== Segment start ==

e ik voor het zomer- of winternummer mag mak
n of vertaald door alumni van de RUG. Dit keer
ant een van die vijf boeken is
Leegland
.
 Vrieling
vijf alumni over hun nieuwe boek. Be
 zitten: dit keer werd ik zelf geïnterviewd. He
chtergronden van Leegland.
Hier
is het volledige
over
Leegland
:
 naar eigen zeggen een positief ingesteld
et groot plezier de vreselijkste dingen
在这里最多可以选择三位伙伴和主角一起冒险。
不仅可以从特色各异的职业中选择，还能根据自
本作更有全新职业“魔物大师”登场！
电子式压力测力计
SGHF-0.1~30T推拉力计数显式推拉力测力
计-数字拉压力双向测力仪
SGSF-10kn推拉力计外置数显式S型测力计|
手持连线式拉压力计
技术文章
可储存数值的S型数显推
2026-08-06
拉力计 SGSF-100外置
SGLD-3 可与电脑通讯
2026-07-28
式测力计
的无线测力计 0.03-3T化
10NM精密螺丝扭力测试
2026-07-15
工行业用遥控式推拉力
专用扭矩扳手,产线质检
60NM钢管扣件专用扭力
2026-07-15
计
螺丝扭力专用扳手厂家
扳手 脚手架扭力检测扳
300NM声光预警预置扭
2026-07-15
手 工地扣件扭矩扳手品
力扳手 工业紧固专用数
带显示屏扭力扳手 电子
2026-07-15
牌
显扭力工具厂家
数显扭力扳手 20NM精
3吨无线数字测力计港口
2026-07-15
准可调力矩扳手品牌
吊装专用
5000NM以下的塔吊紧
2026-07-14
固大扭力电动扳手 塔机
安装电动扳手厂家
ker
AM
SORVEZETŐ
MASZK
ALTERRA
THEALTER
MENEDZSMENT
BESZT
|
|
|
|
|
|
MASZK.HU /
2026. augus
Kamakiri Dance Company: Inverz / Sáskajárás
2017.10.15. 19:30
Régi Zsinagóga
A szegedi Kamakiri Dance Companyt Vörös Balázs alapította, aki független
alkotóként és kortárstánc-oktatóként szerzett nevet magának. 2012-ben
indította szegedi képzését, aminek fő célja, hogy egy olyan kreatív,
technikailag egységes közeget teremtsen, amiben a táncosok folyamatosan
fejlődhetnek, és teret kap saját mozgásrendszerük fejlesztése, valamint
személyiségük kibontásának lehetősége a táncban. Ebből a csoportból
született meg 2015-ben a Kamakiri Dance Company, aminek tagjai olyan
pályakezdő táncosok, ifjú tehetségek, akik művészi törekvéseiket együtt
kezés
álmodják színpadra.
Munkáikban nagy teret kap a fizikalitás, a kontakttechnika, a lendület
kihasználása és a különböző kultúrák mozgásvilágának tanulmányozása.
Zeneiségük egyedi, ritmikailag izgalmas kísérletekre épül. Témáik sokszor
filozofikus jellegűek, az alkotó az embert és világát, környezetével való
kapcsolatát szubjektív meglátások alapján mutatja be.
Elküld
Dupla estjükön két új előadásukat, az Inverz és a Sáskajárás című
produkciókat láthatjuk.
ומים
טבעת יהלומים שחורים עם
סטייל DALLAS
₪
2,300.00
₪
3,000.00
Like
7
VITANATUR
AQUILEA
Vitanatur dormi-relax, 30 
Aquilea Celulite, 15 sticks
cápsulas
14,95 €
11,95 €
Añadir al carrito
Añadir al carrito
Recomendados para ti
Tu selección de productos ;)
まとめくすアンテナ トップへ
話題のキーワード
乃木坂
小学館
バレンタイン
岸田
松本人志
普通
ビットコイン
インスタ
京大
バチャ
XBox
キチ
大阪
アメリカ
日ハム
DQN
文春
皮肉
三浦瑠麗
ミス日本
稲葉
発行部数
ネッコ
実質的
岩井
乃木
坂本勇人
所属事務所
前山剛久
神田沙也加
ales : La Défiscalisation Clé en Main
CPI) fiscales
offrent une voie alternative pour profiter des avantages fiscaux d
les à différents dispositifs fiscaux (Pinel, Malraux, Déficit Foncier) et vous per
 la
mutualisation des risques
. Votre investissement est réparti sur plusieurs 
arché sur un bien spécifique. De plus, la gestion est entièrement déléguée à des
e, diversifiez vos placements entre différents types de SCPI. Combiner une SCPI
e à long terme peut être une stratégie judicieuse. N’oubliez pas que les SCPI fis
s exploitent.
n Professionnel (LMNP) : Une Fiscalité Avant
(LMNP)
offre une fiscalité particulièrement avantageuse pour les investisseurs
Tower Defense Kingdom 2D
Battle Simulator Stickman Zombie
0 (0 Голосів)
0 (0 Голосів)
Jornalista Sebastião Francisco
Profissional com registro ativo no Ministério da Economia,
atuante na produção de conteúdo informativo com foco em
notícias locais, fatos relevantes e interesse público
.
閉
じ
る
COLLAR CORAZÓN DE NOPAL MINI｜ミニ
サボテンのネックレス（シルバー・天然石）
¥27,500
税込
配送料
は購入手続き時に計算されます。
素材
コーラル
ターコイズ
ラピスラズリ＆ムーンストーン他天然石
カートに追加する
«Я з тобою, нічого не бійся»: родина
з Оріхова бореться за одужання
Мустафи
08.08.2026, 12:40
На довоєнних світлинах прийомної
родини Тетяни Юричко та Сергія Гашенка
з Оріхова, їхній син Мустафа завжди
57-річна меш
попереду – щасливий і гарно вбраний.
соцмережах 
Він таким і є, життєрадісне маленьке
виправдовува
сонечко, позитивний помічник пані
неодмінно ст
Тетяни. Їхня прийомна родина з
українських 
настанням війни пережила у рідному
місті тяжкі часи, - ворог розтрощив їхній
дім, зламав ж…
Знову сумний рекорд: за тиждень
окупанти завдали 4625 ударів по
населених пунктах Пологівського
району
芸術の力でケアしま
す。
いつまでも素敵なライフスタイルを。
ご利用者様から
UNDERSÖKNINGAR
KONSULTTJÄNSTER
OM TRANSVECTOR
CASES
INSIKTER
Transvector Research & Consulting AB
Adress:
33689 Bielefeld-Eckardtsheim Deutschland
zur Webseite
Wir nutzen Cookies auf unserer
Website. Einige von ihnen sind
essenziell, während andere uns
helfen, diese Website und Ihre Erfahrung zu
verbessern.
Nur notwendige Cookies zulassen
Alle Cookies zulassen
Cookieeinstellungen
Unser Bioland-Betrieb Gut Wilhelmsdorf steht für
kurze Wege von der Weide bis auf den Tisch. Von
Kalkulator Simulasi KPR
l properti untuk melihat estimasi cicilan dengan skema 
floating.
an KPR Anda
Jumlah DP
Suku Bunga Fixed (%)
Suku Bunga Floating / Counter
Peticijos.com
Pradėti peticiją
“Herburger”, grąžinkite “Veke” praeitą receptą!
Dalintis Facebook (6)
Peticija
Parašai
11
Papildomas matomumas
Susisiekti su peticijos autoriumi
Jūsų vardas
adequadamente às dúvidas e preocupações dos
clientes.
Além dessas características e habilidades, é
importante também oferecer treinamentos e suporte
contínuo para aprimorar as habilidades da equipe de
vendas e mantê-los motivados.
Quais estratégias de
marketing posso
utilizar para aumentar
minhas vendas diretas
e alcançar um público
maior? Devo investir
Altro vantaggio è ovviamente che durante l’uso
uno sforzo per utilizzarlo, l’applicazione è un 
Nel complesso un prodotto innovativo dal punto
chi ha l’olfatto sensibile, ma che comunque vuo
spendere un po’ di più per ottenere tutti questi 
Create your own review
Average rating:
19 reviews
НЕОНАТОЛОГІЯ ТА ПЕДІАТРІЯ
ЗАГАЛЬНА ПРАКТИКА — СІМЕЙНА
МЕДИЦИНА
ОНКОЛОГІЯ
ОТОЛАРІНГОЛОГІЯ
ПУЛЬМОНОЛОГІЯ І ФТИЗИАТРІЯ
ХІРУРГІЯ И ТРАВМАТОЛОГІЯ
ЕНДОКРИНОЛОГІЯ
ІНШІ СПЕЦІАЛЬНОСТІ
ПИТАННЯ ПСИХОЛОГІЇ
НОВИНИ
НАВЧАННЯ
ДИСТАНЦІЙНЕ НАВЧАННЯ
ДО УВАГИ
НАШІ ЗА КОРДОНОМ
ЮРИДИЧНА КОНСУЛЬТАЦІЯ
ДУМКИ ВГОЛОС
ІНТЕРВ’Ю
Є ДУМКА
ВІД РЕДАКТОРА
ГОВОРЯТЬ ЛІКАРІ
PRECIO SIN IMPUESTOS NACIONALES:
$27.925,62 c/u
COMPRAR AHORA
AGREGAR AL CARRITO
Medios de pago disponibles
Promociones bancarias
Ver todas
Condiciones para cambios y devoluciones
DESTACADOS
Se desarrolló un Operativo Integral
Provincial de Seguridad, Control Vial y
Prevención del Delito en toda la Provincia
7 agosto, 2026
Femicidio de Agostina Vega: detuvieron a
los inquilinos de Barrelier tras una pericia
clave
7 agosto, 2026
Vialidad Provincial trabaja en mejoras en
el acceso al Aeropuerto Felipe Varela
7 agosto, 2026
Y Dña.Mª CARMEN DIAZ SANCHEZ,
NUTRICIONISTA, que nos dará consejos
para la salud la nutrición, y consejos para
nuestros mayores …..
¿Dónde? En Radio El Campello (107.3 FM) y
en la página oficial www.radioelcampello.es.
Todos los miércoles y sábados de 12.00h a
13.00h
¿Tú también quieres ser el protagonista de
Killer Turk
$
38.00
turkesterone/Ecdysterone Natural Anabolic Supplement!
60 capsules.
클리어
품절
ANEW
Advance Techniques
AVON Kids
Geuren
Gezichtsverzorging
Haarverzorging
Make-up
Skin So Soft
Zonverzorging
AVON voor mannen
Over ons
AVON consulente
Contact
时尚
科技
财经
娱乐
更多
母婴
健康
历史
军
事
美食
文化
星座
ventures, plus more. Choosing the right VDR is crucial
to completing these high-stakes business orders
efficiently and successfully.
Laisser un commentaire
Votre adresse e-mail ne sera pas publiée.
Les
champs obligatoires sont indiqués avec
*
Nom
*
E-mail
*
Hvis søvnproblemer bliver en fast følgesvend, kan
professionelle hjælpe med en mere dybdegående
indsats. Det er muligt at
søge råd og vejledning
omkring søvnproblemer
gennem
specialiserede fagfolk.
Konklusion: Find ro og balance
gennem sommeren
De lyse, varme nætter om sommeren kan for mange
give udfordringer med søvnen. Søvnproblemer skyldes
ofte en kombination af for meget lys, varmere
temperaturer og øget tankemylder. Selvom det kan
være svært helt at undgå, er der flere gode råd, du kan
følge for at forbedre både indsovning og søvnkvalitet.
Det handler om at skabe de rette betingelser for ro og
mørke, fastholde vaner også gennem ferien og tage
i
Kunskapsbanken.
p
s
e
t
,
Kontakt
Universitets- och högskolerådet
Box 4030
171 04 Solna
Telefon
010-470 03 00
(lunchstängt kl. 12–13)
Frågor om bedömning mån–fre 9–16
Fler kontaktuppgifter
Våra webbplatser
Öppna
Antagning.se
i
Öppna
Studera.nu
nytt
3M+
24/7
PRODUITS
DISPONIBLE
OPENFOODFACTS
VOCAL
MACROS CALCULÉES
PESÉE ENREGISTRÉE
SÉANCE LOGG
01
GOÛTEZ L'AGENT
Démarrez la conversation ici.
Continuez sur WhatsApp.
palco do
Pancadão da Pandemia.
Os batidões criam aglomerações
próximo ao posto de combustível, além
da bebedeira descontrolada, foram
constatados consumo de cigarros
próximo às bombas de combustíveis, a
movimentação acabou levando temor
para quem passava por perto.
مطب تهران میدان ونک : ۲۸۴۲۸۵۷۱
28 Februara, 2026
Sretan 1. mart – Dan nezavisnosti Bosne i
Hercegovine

== Segment end ==

Problem to solve =>
Given the records above, restate word for word only the lines starting at the one with "en la página oficial www.radioelcampello.es." and ending at the one with "ofte en kombination af for meget lys, varmere".

Exercise output =>
en la página oficial www.radioelcampello.es.
Todos los miércoles y sábados de 12.00h a
13.00h
¿Tú también quieres ser el protagonista de
Killer Turk
$
38.00
turkesterone/Ecdysterone Natural Anabolic Supplement!
60 capsules.
클리어
품절
ANEW
Advance Techniques
AVON Kids
Geuren
Gezichtsverzorging
Haarverzorging
Make-up
Skin So Soft
Zonverzorging
AVON voor mannen
Over ons
AVON consulente
Contact
时尚
科技
财经
娱乐
更多
母婴
健康
历史
军
事
美食
文化
星座
ventures, plus more. Choosing the right VDR is crucial
to completing these high-stakes business orders
efficiently and successfully.
Laisser un commentaire
Votre adresse e-mail ne sera pas publiée.
Les
champs obligatoires sont indiqués avec
*
Nom
*
E-mail
*
Hvis søvnproblemer bliver en fast følgesvend, kan
professionelle hjælpe med en mere dybdegående
indsats. Det er muligt at
søge råd og vejledning
omkring søvnproblemer
gennem
specialiserede fagfolk.
Konklusion: Find ro og balance
gennem sommeren
De lyse, varme nætter om sommeren kan for mange
give udfordringer med søvnen. Søvnproblemer skyldes
ofte en kombination af for meget lys, varmere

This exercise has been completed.